--- Start ---

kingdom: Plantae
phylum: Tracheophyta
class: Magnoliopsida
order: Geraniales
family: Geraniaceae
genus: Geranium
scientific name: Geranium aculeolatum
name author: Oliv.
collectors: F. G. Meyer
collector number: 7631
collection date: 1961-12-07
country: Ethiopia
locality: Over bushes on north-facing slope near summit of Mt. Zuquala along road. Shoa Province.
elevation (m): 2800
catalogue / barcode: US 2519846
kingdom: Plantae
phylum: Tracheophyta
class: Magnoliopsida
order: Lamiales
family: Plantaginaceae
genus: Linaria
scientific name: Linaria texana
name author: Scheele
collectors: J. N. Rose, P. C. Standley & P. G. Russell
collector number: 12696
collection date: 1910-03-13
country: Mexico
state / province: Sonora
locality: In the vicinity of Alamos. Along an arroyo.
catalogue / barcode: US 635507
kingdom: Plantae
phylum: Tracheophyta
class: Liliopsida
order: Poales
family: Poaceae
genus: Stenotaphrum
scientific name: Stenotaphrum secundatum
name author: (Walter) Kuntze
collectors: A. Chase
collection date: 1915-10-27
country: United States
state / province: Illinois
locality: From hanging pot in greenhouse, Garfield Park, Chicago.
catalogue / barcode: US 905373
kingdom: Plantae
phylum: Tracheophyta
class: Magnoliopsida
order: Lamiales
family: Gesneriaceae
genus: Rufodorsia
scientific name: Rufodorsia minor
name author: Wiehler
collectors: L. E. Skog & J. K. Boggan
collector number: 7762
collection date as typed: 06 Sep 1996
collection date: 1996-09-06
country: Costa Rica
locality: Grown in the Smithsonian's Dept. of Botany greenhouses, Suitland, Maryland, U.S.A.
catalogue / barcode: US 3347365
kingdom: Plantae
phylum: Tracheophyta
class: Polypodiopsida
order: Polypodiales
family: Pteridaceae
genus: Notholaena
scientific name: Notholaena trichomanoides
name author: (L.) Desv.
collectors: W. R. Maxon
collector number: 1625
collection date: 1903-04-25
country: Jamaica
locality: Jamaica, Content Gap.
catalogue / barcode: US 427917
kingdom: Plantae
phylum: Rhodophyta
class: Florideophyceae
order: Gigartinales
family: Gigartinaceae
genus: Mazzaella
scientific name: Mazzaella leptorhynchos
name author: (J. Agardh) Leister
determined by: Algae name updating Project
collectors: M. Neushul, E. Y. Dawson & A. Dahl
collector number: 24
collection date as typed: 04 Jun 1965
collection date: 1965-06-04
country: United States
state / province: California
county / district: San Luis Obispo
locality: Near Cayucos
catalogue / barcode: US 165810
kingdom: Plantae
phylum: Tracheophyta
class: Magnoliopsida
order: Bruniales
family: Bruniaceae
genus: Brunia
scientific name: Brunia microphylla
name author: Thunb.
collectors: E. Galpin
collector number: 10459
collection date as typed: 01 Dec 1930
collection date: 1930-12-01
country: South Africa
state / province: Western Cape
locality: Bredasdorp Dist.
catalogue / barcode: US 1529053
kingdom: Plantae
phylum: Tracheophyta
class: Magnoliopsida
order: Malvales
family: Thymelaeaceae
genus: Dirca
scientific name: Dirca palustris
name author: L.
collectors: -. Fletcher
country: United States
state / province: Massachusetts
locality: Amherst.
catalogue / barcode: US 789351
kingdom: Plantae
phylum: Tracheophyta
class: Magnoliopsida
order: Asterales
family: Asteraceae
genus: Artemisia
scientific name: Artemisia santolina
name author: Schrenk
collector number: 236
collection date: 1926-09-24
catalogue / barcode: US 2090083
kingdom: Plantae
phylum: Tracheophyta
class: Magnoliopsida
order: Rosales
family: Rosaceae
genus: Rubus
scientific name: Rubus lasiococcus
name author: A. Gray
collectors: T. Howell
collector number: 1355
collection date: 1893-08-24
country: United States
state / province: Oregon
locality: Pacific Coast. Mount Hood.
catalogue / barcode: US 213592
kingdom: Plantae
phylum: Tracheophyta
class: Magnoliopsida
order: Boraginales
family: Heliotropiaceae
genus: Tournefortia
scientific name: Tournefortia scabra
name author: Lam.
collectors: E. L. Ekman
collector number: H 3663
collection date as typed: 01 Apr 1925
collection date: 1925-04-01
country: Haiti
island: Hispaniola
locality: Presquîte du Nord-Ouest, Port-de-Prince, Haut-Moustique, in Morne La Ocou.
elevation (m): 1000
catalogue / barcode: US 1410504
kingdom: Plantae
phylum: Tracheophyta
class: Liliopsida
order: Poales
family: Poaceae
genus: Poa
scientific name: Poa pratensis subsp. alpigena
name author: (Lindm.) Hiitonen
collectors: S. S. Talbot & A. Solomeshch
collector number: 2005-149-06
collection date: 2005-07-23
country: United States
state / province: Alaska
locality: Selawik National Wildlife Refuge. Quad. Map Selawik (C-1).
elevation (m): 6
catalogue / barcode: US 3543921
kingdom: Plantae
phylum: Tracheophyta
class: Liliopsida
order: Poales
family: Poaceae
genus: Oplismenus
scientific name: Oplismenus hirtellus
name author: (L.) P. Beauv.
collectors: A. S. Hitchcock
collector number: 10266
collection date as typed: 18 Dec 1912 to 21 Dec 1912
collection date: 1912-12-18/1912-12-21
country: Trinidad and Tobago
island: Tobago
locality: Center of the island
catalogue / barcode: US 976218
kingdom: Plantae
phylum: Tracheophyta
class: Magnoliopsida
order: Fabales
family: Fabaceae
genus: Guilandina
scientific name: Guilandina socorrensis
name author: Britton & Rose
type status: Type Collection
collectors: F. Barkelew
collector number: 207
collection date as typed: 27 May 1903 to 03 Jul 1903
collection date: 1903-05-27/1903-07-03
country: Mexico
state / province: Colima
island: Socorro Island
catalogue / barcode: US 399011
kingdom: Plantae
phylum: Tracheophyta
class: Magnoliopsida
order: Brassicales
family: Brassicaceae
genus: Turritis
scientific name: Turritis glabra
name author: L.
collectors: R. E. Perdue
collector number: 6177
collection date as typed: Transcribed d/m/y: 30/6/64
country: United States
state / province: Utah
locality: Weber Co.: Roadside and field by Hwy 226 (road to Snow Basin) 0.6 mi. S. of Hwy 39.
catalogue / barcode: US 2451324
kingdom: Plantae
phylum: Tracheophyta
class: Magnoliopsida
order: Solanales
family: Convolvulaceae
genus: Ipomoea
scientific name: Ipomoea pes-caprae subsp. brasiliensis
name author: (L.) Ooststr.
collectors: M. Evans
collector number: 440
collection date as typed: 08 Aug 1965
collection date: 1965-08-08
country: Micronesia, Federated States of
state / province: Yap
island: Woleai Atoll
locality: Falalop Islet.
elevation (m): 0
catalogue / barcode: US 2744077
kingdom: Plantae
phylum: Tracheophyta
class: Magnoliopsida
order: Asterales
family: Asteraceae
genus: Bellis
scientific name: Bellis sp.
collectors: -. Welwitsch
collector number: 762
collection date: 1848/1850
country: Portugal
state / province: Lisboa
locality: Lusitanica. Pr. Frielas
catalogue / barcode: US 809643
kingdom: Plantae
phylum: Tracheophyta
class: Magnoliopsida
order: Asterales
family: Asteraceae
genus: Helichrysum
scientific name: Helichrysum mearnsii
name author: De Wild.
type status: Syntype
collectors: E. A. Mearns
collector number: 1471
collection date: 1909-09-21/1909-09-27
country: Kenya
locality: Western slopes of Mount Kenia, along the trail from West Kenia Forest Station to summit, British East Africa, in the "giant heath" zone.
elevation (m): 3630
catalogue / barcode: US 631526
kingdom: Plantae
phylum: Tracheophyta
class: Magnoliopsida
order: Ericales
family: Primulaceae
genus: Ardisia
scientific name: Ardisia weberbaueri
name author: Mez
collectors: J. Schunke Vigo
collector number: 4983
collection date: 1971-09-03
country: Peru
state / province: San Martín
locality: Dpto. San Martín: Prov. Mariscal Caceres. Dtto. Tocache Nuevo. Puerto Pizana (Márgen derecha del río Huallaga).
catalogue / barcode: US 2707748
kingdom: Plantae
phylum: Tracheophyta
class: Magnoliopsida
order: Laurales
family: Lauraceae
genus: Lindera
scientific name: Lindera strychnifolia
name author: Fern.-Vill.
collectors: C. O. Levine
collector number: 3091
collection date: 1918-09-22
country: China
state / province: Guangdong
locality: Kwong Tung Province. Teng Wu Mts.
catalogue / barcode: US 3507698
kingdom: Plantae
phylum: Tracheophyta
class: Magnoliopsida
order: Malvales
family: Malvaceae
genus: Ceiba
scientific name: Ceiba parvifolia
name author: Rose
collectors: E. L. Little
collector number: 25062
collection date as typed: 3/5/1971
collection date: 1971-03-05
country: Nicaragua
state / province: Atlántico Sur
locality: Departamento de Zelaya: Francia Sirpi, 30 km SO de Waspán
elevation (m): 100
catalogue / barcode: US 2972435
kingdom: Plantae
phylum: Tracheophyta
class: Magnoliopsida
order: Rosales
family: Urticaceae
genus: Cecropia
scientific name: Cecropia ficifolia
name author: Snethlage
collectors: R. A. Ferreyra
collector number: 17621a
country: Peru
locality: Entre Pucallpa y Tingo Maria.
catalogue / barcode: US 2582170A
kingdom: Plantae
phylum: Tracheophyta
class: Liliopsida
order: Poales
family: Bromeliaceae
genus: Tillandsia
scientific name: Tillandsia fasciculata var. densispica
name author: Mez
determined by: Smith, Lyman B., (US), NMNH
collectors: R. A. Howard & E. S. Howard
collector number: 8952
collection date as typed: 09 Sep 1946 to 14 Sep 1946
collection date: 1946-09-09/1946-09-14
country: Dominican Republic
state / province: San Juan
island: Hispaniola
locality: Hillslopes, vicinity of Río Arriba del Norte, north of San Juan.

--- End ---

:: WRITTEN INSTRUCTION ::
Extract the material from its first line up to and including the line that contains "name author: Scheele", reproducing each line verbatim and nothing beyond it.

:: WRITTEN ANSWER ::
kingdom: Plantae
phylum: Tracheophyta
class: Magnoliopsida
order: Geraniales
family: Geraniaceae
genus: Geranium
scientific name: Geranium aculeolatum
name author: Oliv.
collectors: F. G. Meyer
collector number: 7631
collection date: 1961-12-07
country: Ethiopia
locality: Over bushes on north-facing slope near summit of Mt. Zuquala along road. Shoa Province.
elevation (m): 2800
catalogue / barcode: US 2519846
kingdom: Plantae
phylum: Tracheophyta
class: Magnoliopsida
order: Lamiales
family: Plantaginaceae
genus: Linaria
scientific name: Linaria texana
name author: Scheele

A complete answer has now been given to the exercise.